I’m developing a NEXTjs app that allows user to view their docx files in the browser, the goal is to convert the file from word to html code with proper formatting, ps: html should not be editable
Im currently using mammoth.js but it doesn’t seems to be working below is the component
export default function Home() {
const [htmlContent, setHtmlContent] = useState("");
const handleFileUpload = async (event) => {
const file = event.target.files[0];
if (
file &&
file.type ===
"application/vnd.openxmlformats-officedocument.wordprocessingml.document"
) {
const reader = new FileReader();
reader.onload = async (e) => {
const arrayBuffer = e.target.result;
const options = {
styleMap: [
"p.Heading1 => h1",
"p.Heading2 => h2",
"p.Heading3 => h3",
"p.Heading4 => h4",
"p.Heading5 => h5",
"p.Heading6 => h6",
"p[style-name='Title'] => h1.title",
"p[style-name='Subtitle'] => h2.subtitle",
"p[style-name='Quote'] => blockquote",
"table => table.table-bordered",
"p => p.paragraph",
"r[style-name='Bold'] => strong",
"r[style-name='Italic'] => em",
],
convertImage: mammoth.images.imgElement((image) => {
return image.read("base64").then((imageBuffer) => {
return {
src: "data:" + image.contentType + ";base64," + imageBuffer,
};
});
}),
};
const result = await mammoth.convertToHtml(
{ arrayBuffer },
options
);
setHtmlContent(result.value);
};
reader.readAsArrayBuffer(file);
} catch (error) {
console.error(error);
}
};
const handleSaveHtml = () => {
const blob = new Blob([htmlContent], { type: "text/html;charset=utf-8" });
saveAs(blob, "converted-document.html");
};
return (
<>
<main className={styles.main}>
<input type="file" onChange={handleFileUpload} accept=".docx" />
{htmlContent && (
<div>
<h2>Converted HTML:</h2>
<div
dangerouslySetInnerHTML={{ __html: htmlContent }}
style={{
backgroundColor: "#fff",
color: "#000",
padding: "20px",
borderRadius: "8px",
lineHeight: "1.6",
fontFamily: "Arial, sans-serif",
}}
/>
<button onClick={handleSaveHtml} style={{ marginTop: "20px" }}>
Save HTML
</button>
</div>
)}
</main>
</>
);
}
Issue:
The problem is that when I upload a .docx file, the conversion does not work as expected. The HTML output is either not rendered at all or rendered incorrectly. There are no specific errors in the console, but the document’s content is not being displayed properly in the browser.
What I’ve Tried:
I’ve ensured that the file being uploaded is a valid .docx file.

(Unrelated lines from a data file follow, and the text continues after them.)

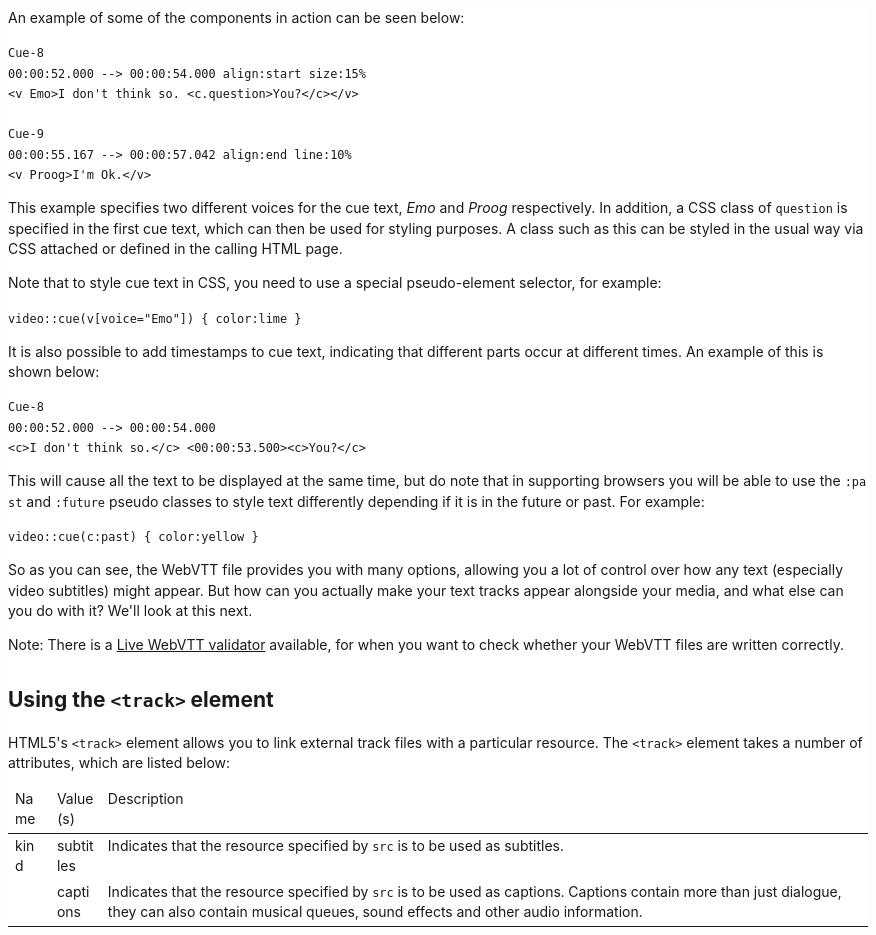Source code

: <p>An example of some of the components in action can be seen below:</p>

<pre><code class="no-highlight">Cue-8
00:00:52.000 --&gt; 00:00:54.000 align:start size:15%
&lt;v Emo&gt;I don&#39;t think so. &lt;c.question&gt;You?&lt;/c&gt;&lt;/v&gt;

Cue-9
00:00:55.167 --&gt; 00:00:57.042 align:end line:10%
&lt;v Proog&gt;I&#39;m Ok.&lt;/v&gt;</code></pre>

<p>This example specifies two different voices for the cue text, <em>Emo</em> and <em>Proog</em> respectively. In addition, a <abbr>CSS</abbr> class of <code>question</code> is specified in the first cue text, which can then be used for styling purposes. A class such as this can be styled in the usual way via <abbr>CSS</abbr> attached or defined in the calling <abbr>HTML</abbr> page.</p>

<div class="note">
<p>Note that to style cue text in CSS, you need to use a special pseudo-element selector, for example:</p>

<pre><code class="css">video::cue(v[voice=&quot;Emo&quot;]) { color:lime }</code></pre>
</div>

<p>It is also possible to add timestamps to cue text, indicating that different parts occur at different times. An example of this is shown below:</p>

<pre><code class="no-highlight">Cue-8
00:00:52.000 --&gt; 00:00:54.000
&lt;c&gt;I don&#39;t think so.&lt;/c&gt; &lt;00:00:53.500&gt;&lt;c&gt;You?&lt;/c&gt;</code></pre>

<p>This will cause all the text to be displayed at the same time, but do note that in supporting browsers you will be able to use the <code>:past</code> and <code>:future</code> pseudo classes to style text differently depending if it is in the future or past. For example:</p>

<pre><code class="css">video::cue(c:past) { color:yellow }</code></pre>

<p>So as you can see, the <abbr>WebVTT</abbr> file provides you with many options, allowing you a lot of control over how any text (especially video subtitles) might appear. But how can you actually make your text tracks appear alongside your media, and what else can you do with it? We&#39;ll look at this next.</p>

<p class="note">Note: There is a <a href="http://quuz.org/webvtt/">Live WebVTT validator</a> available, for when you want to check whether your WebVTT files are written correctly.</p>

<h2>Using the <code>&lt;track&gt;</code> element</h2>

<p><abbr>HTML5</abbr>&#39;s <code>&lt;track&gt;</code> element allows you to link external track files with a particular resource. The <code>&lt;track&gt;</code> element takes a number of attributes, which are listed below:</p>

<table>
<thead>
<tr>
<td>Name</td>
<td>Value(s)</td>
<td>Description</td>
</tr>
</thead>
<tbody>
<tr>
<td>kind</td>
<td>subtitles</td>
<td>Indicates that the resource specified by <code>src</code> is to be used as subtitles.</td>
</tr>
<tr>
<td>&#xA0;</td>
<td>captions</td>
<td>Indicates that the resource specified by <code>src</code> is to be used as captions. Captions contain more than just dialogue, they can also contain musical queues, sound effects and other audio information.</td>
</tr>
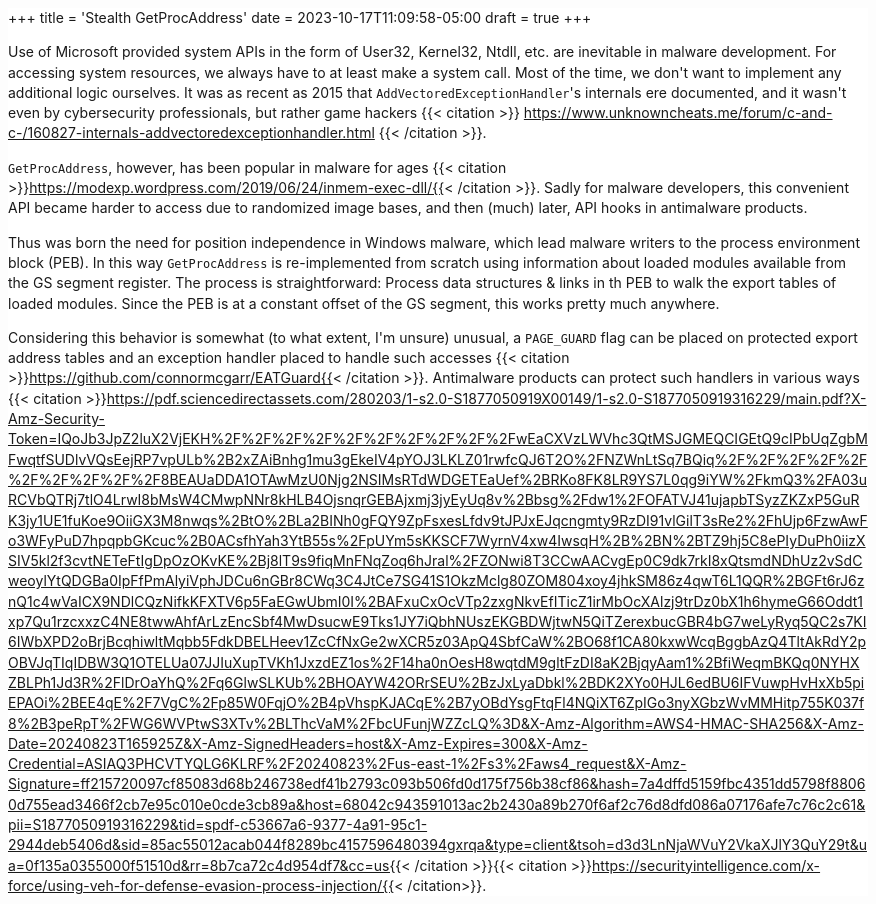 +++
title = 'Stealth GetProcAddress'
date = 2023-10-17T11:09:58-05:00
draft = true
+++

Use of Microsoft provided system APIs in the form of User32, Kernel32, Ntdll, etc. are inevitable in malware development. For accessing system resources, we always have to at least make a system call. Most of the time, we don't want to implement any additional logic ourselves. It was as recent as 2015 that `AddVectoredExceptionHandler`'s internals ere documented, and it wasn't even by cybersecurity professionals, but rather game hackers
{{< citation >}}
 https://www.unknowncheats.me/forum/c-and-c-/160827-internals-addvectoredexceptionhandler.html
{{< /citation >}}.

`GetProcAddress`, however, has been popular in malware for ages {{< citation >}}https://modexp.wordpress.com/2019/06/24/inmem-exec-dll/{{< /citation >}}. Sadly for malware developers, this convenient API became harder to access due to randomized image bases, and then (much) later, API hooks in antimalware products.

Thus was born the need for position independence in Windows malware, which lead malware writers to the process environment block (PEB). In this way `GetProcAddress` is re-implemented from scratch using information about loaded modules available from the GS segment register. The process is straightforward: Process data structures & links in th PEB to walk the export tables of loaded modules. Since the PEB is at a constant offset of the GS segment, this works pretty much anywhere.

Considering this behavior is somewhat (to what extent, I'm unsure) unusual, a `PAGE_GUARD` flag can be placed on protected export address tables and an exception handler placed to handle such accesses {{< citation >}}https://github.com/connormcgarr/EATGuard{{< /citation >}}. Antimalware products can protect such handlers in various ways {{< citation >}}https://pdf.sciencedirectassets.com/280203/1-s2.0-S1877050919X00149/1-s2.0-S1877050919316229/main.pdf?X-Amz-Security-Token=IQoJb3JpZ2luX2VjEKH%2F%2F%2F%2F%2F%2F%2F%2F%2F%2FwEaCXVzLWVhc3QtMSJGMEQCIGEtQ9cIPbUqZgbMFwqtfSUDlvVQsEejRP7vpULb%2B2xZAiBnhg1mu3gEkeIV4pYOJ3LKLZ01rwfcQJ6T2O%2FNZWnLtSq7BQiq%2F%2F%2F%2F%2F%2F%2F%2F%2F%2F8BEAUaDDA1OTAwMzU0Njg2NSIMsRTdWDGETEaUef%2BRKo8FK8LR9YS7L0qg9iYW%2FkmQ3%2FA03uRCVbQTRj7tlO4LrwI8bMsW4CMwpNNr8kHLB4OjsnqrGEBAjxmj3jyEyUq8v%2Bbsg%2Fdw1%2FOFATVJ41ujapbTSyzZKZxP5GuRK3jy1UE1fuKoe9OiiGX3M8nwqs%2BtO%2BLa2BINh0gFQY9ZpFsxesLfdv9tJPJxEJqcngmty9RzDI91vlGilT3sRe2%2FhUjp6FzwAwFo3WFyPuD7hpqpbGKcuc%2B0ACsfhYah3YtB55s%2FpUYm5sKKSCF7WyrnV4xw4IwsqH%2B%2BN%2BTZ9hj5C8ePIyDuPh0iizXSIV5kl2f3cvtNETeFtIgDpOzOKvKE%2Bj8lT9s9fiqMnFNqZoq6hJral%2FZONwi8T3CCwAACvgEp0C9dk7rkI8xQtsmdNDhUz2vSdCweoylYtQDGBa0IpFfPmAlyiVphJDCu6nGBr8CWq3C4JtCe7SG41S1OkzMclg80ZOM804xoy4jhkSM86z4qwT6L1QQR%2BGFt6rJ6znQ1c4wVaICX9NDlCQzNifkKFXTV6p5FaEGwUbmI0I%2BAFxuCxOcVTp2zxgNkvEfITicZ1irMbOcXAlzj9trDz0bX1h6hymeG66Oddt1xp7Qu1rzcxxzC4NE8twwAhfArLzEncSbf4MwDsucwE9Tks1JY7iQbhNUszEKGBDWjtwN5QiTZerexbucGBR4bG7weLyRyq5QC2s7KI6IWbXPD2oBrjBcqhiwltMqbb5FdkDBELHeev1ZcCfNxGe2wXCR5z03ApQ4SbfCaW%2BO68f1CA80kxwWcqBggbAzQ4TltAkRdY2pOBVJqTIqIDBW3Q1OTELUa07JJIuXupTVKh1JxzdEZ1os%2F14ha0nOesH8wqtdM9gltFzDI8aK2BjqyAam1%2BfiWeqmBKQq0NYHXZBLPh1Jd3R%2FlDrOaYhQ%2Fq6GlwSLKUb%2BHOAYW42ORrSEU%2BzJxLyaDbkl%2BDK2XYo0HJL6edBU6IFVuwpHvHxXb5piEPAOi%2BEE4qE%2F7VgC%2Fp85W0FqjO%2B4pVhspKJACqE%2B7yOBdYsgFtqFl4NQiXT6ZpIGo3nyXGbzWvMMHitp755K037f8%2B3peRpT%2FWG6WVPtwS3XTv%2BLThcVaM%2FbcUFunjWZZcLQ%3D&X-Amz-Algorithm=AWS4-HMAC-SHA256&X-Amz-Date=20240823T165925Z&X-Amz-SignedHeaders=host&X-Amz-Expires=300&X-Amz-Credential=ASIAQ3PHCVTYQLG6KLRF%2F20240823%2Fus-east-1%2Fs3%2Faws4_request&X-Amz-Signature=ff215720097cf85083d68b246738edf41b2793c093b506fd0d175f756b38cf86&hash=7a4dffd5159fbc4351dd5798f88060d755ead3466f2cb7e95c010e0cde3cb89a&host=68042c943591013ac2b2430a89b270f6af2c76d8dfd086a07176afe7c76c2c61&pii=S1877050919316229&tid=spdf-c53667a6-9377-4a91-95c1-2944deb5406d&sid=85ac55012acab044f8289bc4157596480394gxrqa&type=client&tsoh=d3d3LnNjaWVuY2VkaXJlY3QuY29t&ua=0f135a0355000f51510d&rr=8b7ca72c4d954df7&cc=us{{< /citation >}}{{< citation >}}https://securityintelligence.com/x-force/using-veh-for-defense-evasion-process-injection/{{< /citation>}}.
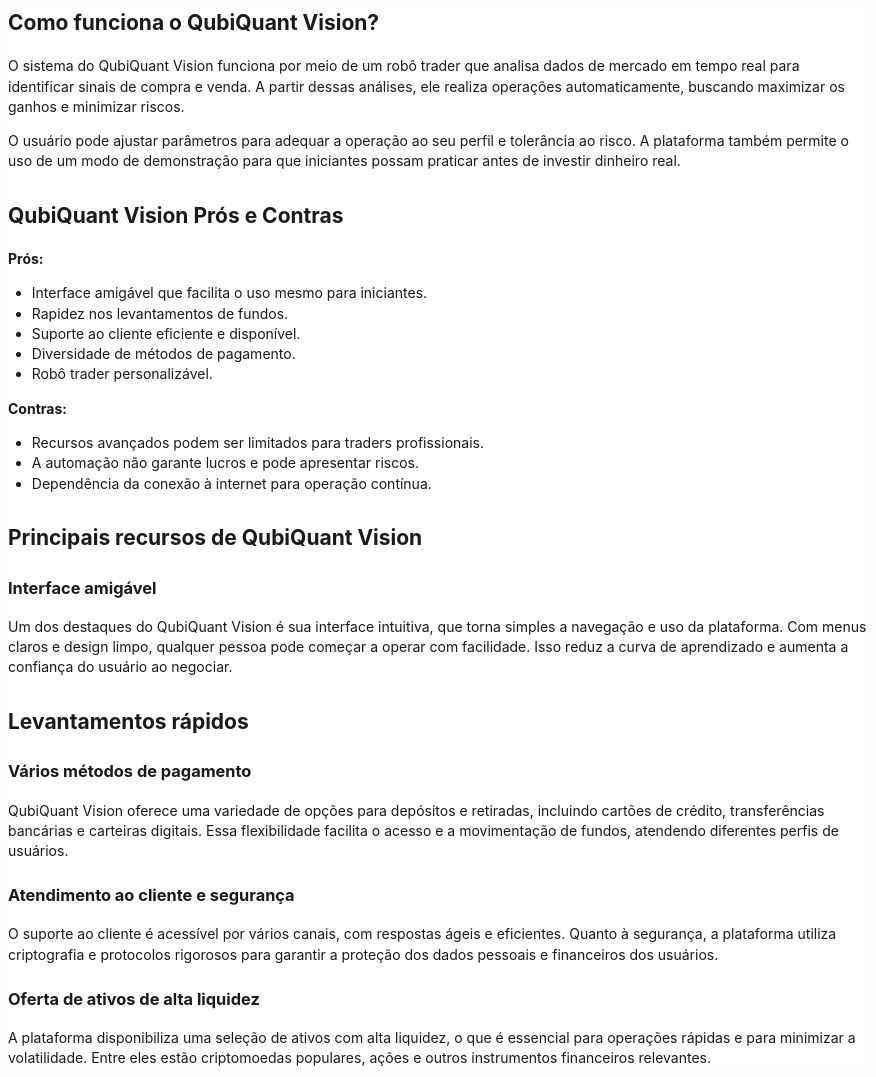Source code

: ## Como funciona o QubiQuant Vision?

O sistema do QubiQuant Vision funciona por meio de um robô trader que analisa dados de mercado em tempo real para identificar sinais de compra e venda. A partir dessas análises, ele realiza operações automaticamente, buscando maximizar os ganhos e minimizar riscos.

O usuário pode ajustar parâmetros para adequar a operação ao seu perfil e tolerância ao risco. A plataforma também permite o uso de um modo de demonstração para que iniciantes possam praticar antes de investir dinheiro real.

## QubiQuant Vision Prós e Contras

**Prós:**

- Interface amigável que facilita o uso mesmo para iniciantes.
- Rapidez nos levantamentos de fundos.
- Suporte ao cliente eficiente e disponível.
- Diversidade de métodos de pagamento.
- Robô trader personalizável.

**Contras:**

- Recursos avançados podem ser limitados para traders profissionais.
- A automação não garante lucros e pode apresentar riscos.
- Dependência da conexão à internet para operação contínua.

## Principais recursos de QubiQuant Vision

### Interface amigável

Um dos destaques do QubiQuant Vision é sua interface intuitiva, que torna simples a navegação e uso da plataforma. Com menus claros e design limpo, qualquer pessoa pode começar a operar com facilidade. Isso reduz a curva de aprendizado e aumenta a confiança do usuário ao negociar.

## Levantamentos rápidos

### Vários métodos de pagamento

QubiQuant Vision oferece uma variedade de opções para depósitos e retiradas, incluindo cartões de crédito, transferências bancárias e carteiras digitais. Essa flexibilidade facilita o acesso e a movimentação de fundos, atendendo diferentes perfis de usuários.

### Atendimento ao cliente e segurança

O suporte ao cliente é acessível por vários canais, com respostas ágeis e eficientes. Quanto à segurança, a plataforma utiliza criptografia e protocolos rigorosos para garantir a proteção dos dados pessoais e financeiros dos usuários.

### Oferta de ativos de alta liquidez

A plataforma disponibiliza uma seleção de ativos com alta liquidez, o que é essencial para operações rápidas e para minimizar a volatilidade. Entre eles estão criptomoedas populares, ações e outros instrumentos financeiros relevantes.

I’ve verified that the file type is correctly identified as “application/vnd.openxmlformats-officedocument.wordprocessingml.document”.
I’ve tried adjusting the styleMap to ensure proper mapping of Word styles to HTML elements.
I’ve checked the browser console for any errors, but nothing significant shows up.
Environment:
Next.js version: 14.2.5
mammoth.js version: 1.4.2
file-saver version: 2.0.5
Browser: Chrome 104
Question:
What could be causing mammoth.js to fail in converting the DOCX file to HTML properly, and how can I fix this issue to ensure that the HTML is rendered correctly in the browser?